A rite of passage is defined as a ceremony or ritual that happens when a person leaves one group to join another. As parents, there are many rites of passage along the way when it comes to raising our children. Arguably, the biggest of those is sending our kids off to college. It’s a long and complicated process where we’re battling a plethora of emotions as we try to support our children as much as possible. Ultimately, we are doing our best to get them ready to leave the nest. That, in and of itself, can stir up a lot of feelings because it is not only a rite of passage for them, but for us as well.

To make matters worse, the college journey has become even more complicated and extensive in recent years. There’s a lot of strategy at play, from getting your child ready to take the SAT to ensuring that they write the perfect essays. This added pressure can suck some of the joy out of the process for them, and us as well. Still, I feel that this particular rite of passage is one of the most important times to lend support to our children.

There are a number of things that we can do to guide them during this transition:

  1. Help your child explore their options. For both of my daughters, I planned extended road trips to visit college campuses across the country. We got to see schools on their lists as well as additional universities that I thought they might like. This provided valuable information to help with their decisions and gave us lots of good bonding time as well.
  2. Discuss strategy. There is a certain master strategy to applying to colleges and, as a parent, you are your child’s biggest cheerleader and know them better than anyone else. This puts you in a unique position to discuss the big picture and set them up for success.
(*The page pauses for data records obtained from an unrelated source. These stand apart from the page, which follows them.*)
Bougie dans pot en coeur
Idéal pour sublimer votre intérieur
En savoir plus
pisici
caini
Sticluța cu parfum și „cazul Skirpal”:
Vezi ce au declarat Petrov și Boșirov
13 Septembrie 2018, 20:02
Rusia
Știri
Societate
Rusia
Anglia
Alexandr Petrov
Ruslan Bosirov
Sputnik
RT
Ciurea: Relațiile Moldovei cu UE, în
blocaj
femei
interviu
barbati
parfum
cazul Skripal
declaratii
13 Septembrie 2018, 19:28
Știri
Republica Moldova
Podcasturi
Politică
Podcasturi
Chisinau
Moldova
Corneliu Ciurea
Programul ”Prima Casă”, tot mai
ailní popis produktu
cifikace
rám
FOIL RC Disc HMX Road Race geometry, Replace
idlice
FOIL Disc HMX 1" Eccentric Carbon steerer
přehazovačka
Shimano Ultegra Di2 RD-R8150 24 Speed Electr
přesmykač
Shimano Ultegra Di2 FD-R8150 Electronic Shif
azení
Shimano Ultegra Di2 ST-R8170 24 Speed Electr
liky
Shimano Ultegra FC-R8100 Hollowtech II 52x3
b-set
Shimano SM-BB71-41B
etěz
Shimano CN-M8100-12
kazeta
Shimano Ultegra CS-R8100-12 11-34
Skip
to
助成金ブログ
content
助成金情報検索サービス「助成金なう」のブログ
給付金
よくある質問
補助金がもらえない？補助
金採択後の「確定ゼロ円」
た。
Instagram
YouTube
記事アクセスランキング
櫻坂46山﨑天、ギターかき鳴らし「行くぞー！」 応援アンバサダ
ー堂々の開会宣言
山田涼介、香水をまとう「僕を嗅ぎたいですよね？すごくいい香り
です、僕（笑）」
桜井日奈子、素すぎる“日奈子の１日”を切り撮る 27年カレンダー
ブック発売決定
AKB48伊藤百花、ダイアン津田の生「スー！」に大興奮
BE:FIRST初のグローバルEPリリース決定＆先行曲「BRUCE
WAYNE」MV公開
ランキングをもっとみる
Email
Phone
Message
Part of this involves ensuring that there are realistic expectations and that you are asking the right questions.
  3. Enlist support. If you’re not careful, your attempts to inspire productivity may come across as nagging. Sometimes, it can be useful to enlist support so that there are other people working with your child to help them complete some of the things that they need to do to get all of their paperwork and thoughts in order.
  4. Listen. You likely have your own opinions about where they should go, and what you want them to do, but it’s vital to listen to what their wants and needs are throughout this process. They are under a lot of stress and making one of the biggest decisions of their young lives. It can cause them loads of anxiety so do your best to hear them out.
  5. Encourage. Continue to build them up as they move forward along their life’s path. Our children need our help throughout this transition, of course, but need our encouragement even more so.
  6. Talk to others. Because this is such a big transition, guide your children to seek additional information that will inform them. Steer them in the direction of the people that can give them pointers, advice, and feedback to get them to where they want to go. Use this same advice for yourself as well. Talk to friends and acquaintances who are going through the same thing so that you can share ideas and support each other throughout the process.
  7. Prepare. Their last two years at home are a time of preparation. You are priming them to put their best foot forward in many ways, and you also are preparing yourself for the fact that they are becoming adults and will need you less and less. This can be a tough pill to swallow, but it is a reality that we all have to face.
  8. Lend support. At the end of this transition, things can turn out in a lot of different ways. No matter whether it goes the way that they (or you) want it to (or not), you must be reassuring and support them on their new path forward. Life, and our many experiences, are all what we make of them. Remind them of that fact and support them (and yourself too).